> EXERCISE INSTRUCTIONS
Copy out all lines of the records in which the word "href" appears.

────────────────────

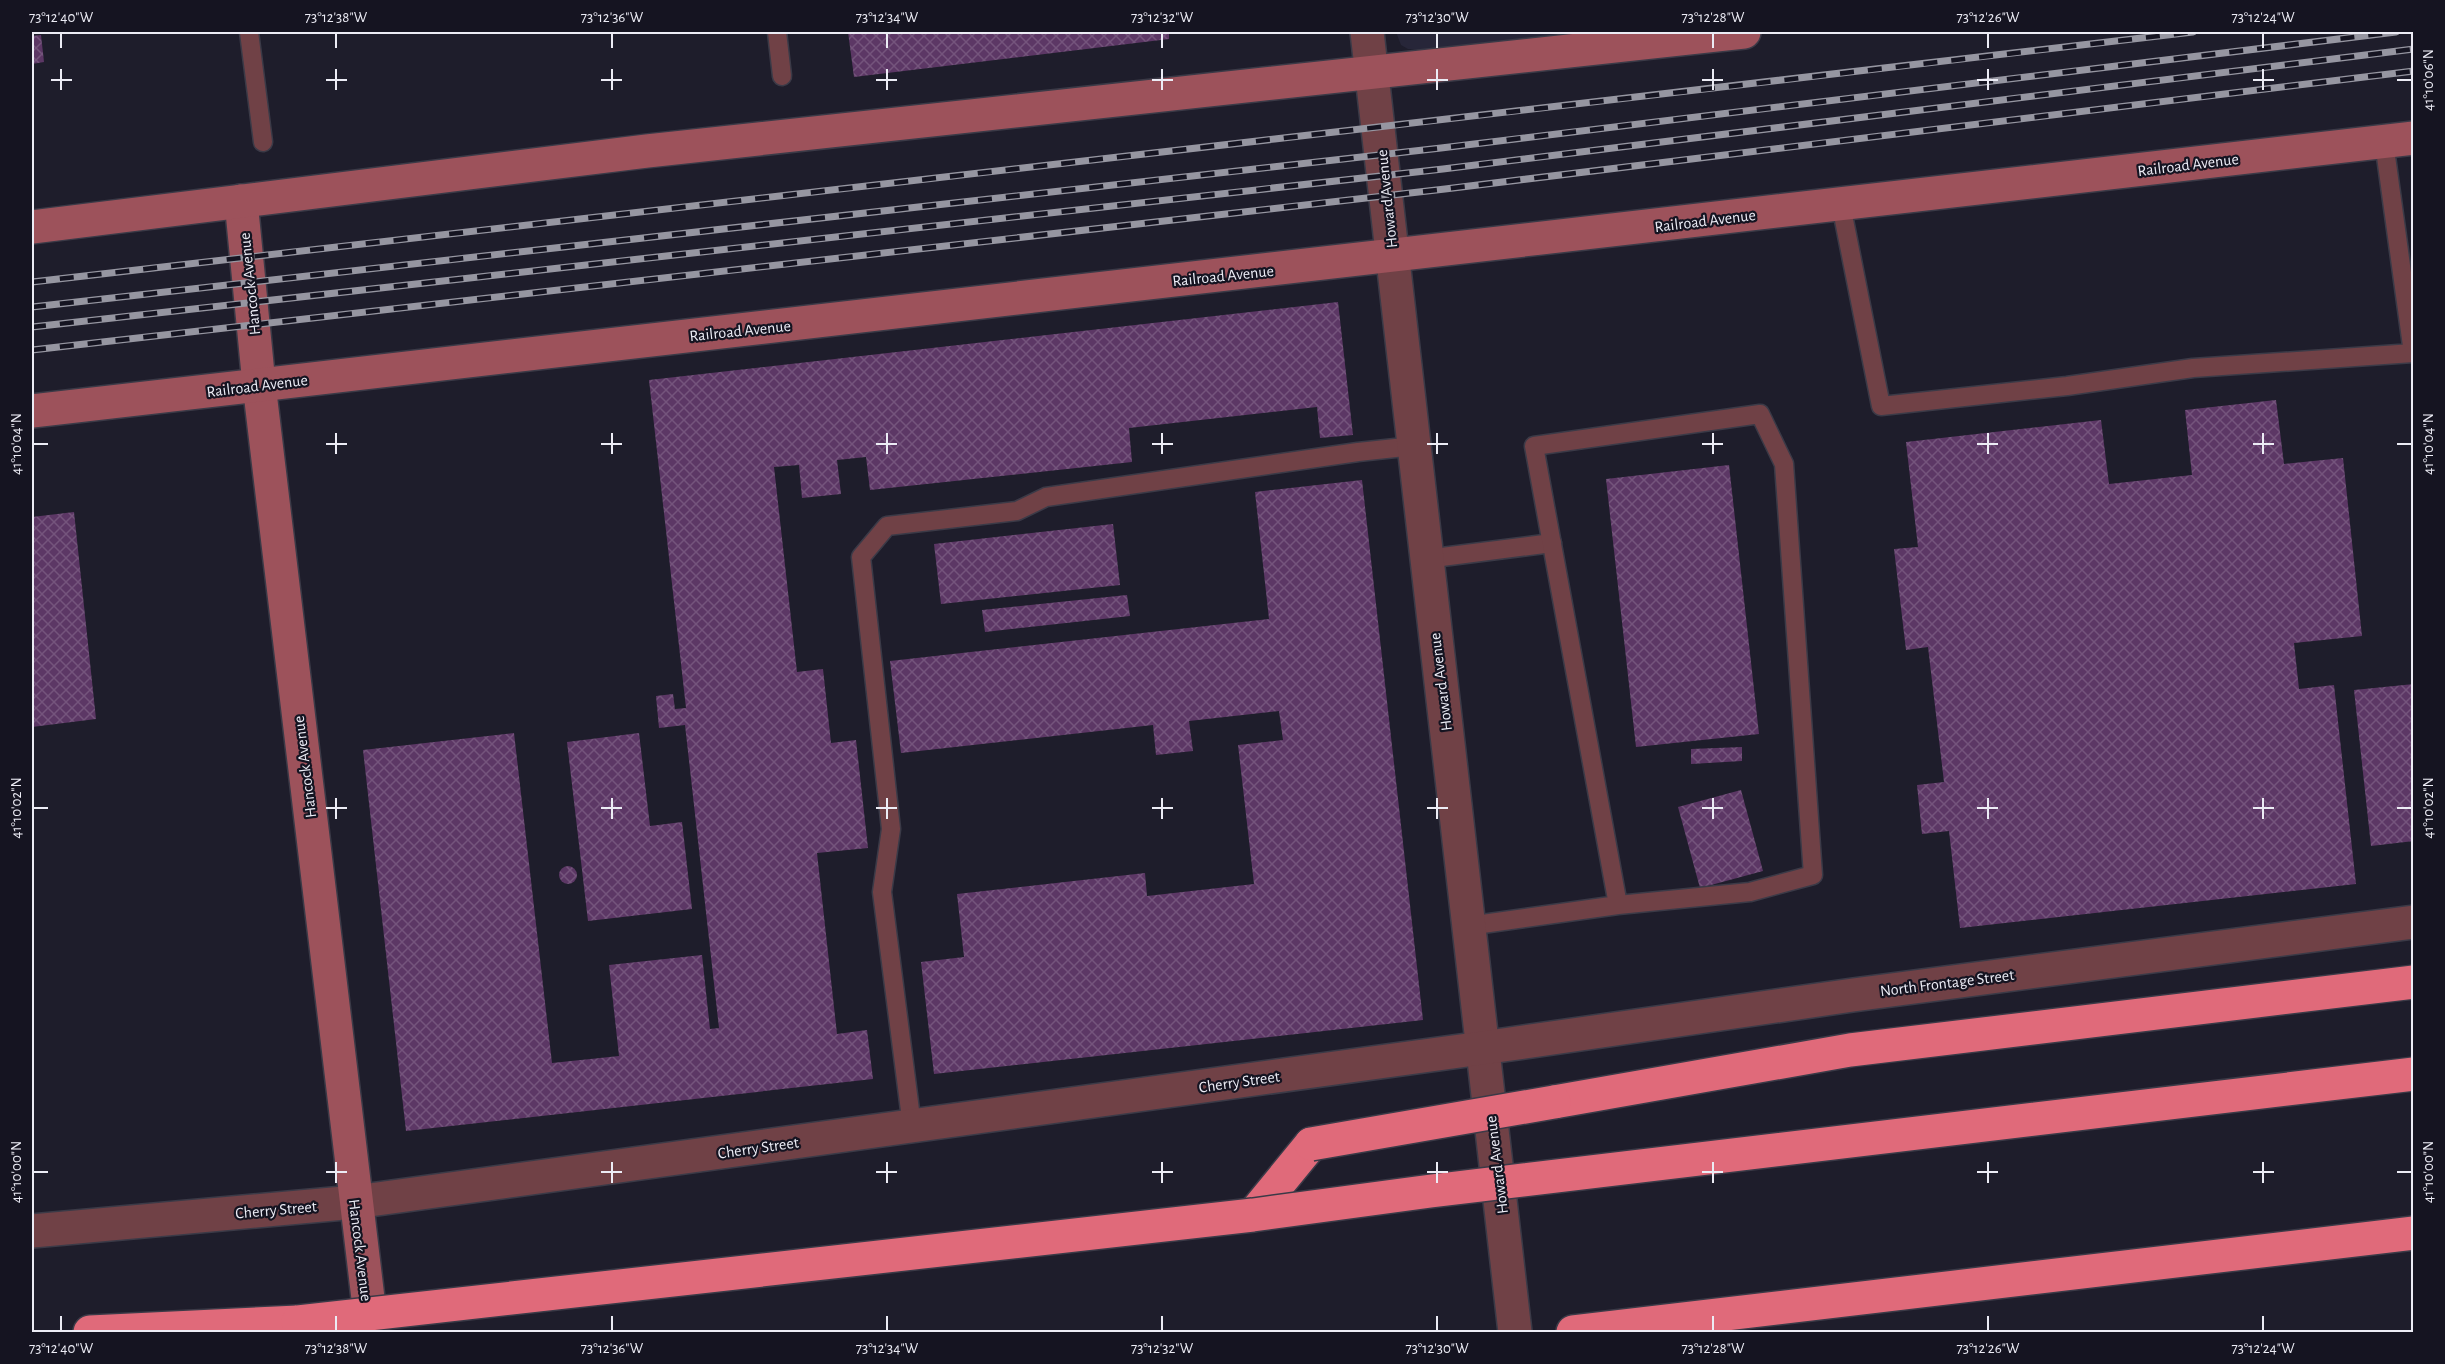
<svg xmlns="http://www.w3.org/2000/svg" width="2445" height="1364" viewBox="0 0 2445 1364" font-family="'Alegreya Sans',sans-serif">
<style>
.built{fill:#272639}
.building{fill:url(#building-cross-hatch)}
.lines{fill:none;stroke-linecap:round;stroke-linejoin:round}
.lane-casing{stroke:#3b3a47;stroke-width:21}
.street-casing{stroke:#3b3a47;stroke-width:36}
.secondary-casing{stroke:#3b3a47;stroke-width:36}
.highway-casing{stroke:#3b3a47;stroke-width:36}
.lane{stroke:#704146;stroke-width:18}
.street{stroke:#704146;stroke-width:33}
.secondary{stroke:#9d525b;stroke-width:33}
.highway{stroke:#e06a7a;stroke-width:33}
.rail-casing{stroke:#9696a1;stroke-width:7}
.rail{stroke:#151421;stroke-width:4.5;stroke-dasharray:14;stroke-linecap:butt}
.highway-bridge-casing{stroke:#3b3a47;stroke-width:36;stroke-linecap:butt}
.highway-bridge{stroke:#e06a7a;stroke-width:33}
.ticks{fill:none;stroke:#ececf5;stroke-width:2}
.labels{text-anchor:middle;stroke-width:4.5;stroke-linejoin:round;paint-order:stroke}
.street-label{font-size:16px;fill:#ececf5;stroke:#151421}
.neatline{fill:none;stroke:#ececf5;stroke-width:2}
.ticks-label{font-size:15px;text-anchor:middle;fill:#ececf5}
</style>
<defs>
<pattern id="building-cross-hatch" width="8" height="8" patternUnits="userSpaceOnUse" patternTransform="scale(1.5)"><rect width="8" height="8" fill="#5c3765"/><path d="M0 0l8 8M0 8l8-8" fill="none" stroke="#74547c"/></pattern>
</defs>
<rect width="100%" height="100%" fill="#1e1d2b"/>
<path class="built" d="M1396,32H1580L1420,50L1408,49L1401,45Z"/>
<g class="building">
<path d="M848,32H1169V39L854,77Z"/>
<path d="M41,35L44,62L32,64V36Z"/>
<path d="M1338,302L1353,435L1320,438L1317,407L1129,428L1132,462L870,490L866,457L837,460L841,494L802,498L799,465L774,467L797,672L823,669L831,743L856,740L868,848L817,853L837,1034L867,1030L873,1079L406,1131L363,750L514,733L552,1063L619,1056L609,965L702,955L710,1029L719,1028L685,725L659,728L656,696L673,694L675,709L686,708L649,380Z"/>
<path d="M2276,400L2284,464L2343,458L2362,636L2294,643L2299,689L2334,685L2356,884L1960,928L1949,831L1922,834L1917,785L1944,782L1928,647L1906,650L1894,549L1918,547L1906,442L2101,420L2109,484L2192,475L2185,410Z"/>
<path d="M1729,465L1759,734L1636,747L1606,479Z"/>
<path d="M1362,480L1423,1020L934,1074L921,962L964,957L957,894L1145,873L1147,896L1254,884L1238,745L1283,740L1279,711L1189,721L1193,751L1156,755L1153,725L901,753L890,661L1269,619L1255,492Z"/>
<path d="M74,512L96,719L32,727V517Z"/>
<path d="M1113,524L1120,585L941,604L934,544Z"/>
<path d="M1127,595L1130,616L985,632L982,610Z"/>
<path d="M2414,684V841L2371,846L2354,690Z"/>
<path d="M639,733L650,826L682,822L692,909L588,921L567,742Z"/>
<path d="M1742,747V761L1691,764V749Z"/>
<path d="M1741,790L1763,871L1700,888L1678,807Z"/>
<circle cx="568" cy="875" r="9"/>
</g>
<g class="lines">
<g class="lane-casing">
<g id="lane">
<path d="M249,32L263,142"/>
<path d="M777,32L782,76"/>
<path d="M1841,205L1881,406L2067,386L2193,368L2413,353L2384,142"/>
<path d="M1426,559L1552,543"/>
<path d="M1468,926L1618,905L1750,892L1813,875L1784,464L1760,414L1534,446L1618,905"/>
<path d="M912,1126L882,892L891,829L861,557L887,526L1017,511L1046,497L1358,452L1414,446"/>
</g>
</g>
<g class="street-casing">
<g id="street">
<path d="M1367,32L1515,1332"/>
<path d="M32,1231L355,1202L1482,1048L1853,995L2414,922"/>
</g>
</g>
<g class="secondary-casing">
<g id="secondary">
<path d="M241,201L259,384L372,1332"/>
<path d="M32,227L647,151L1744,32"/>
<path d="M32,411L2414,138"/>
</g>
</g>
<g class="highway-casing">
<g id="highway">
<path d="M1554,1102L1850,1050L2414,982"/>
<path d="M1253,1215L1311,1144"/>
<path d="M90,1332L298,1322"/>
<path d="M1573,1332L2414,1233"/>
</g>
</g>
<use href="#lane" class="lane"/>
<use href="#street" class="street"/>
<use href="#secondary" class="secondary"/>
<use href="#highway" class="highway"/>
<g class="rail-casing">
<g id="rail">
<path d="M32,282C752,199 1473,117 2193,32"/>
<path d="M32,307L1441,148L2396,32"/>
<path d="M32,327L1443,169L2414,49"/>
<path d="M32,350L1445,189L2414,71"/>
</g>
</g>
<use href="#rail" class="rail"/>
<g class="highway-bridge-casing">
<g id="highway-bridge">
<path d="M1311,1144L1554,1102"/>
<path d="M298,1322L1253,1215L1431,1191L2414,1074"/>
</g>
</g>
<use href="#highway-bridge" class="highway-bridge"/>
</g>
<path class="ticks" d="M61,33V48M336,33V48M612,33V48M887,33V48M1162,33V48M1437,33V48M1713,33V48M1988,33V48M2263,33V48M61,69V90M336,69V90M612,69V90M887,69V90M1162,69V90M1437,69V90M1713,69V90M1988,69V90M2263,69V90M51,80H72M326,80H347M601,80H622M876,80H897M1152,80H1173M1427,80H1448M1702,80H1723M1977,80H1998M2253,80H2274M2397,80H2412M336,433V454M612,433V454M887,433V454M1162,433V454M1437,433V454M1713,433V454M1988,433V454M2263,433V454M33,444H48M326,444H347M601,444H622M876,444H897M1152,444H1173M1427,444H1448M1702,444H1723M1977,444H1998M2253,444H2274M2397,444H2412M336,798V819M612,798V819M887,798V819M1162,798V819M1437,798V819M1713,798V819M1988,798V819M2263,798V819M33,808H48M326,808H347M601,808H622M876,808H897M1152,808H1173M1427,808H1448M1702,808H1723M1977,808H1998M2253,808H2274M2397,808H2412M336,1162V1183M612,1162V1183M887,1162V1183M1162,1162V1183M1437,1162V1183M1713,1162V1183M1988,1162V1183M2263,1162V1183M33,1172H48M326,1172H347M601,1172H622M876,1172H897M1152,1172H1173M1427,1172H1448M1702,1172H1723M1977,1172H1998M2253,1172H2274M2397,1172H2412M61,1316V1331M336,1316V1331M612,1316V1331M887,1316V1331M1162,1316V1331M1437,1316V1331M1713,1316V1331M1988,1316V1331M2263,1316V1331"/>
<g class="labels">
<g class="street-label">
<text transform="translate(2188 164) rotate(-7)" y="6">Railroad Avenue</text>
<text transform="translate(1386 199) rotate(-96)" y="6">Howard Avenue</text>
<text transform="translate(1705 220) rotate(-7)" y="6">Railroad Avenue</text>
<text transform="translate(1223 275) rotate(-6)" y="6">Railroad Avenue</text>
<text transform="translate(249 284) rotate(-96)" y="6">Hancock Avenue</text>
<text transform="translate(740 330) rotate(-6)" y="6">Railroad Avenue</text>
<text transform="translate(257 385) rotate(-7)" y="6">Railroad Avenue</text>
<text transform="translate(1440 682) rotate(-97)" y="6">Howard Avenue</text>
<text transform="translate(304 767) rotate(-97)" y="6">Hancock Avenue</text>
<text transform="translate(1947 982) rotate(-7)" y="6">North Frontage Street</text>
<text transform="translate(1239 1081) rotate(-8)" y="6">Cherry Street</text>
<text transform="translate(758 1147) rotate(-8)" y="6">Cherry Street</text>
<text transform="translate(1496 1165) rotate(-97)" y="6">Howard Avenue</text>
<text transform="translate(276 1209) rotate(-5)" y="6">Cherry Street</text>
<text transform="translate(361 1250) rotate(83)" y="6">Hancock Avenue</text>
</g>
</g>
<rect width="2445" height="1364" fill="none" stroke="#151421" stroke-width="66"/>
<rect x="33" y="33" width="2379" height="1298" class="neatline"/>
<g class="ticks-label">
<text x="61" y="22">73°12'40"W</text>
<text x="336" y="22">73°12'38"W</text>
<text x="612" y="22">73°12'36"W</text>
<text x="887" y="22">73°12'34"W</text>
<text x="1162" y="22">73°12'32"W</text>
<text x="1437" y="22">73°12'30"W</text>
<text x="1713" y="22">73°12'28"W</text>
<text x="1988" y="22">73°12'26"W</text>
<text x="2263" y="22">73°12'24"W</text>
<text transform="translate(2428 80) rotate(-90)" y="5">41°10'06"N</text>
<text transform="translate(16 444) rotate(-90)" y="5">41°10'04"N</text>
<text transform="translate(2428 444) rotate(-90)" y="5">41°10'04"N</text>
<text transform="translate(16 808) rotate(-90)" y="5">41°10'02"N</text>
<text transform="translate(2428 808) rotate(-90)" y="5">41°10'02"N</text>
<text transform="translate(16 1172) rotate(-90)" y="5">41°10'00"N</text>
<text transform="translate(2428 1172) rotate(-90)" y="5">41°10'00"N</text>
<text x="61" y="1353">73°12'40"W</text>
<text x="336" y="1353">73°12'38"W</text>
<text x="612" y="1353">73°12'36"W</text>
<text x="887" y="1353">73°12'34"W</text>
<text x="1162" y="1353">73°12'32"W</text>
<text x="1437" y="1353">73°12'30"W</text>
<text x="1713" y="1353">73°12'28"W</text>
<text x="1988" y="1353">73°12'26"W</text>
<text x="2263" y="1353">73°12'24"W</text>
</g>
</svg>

────────────────────

> TASK OUTPUT
<use href="#lane" class="lane"/>
<use href="#street" class="street"/>
<use href="#secondary" class="secondary"/>
<use href="#highway" class="highway"/>
<use href="#rail" class="rail"/>
<use href="#highway-bridge" class="highway-bridge"/>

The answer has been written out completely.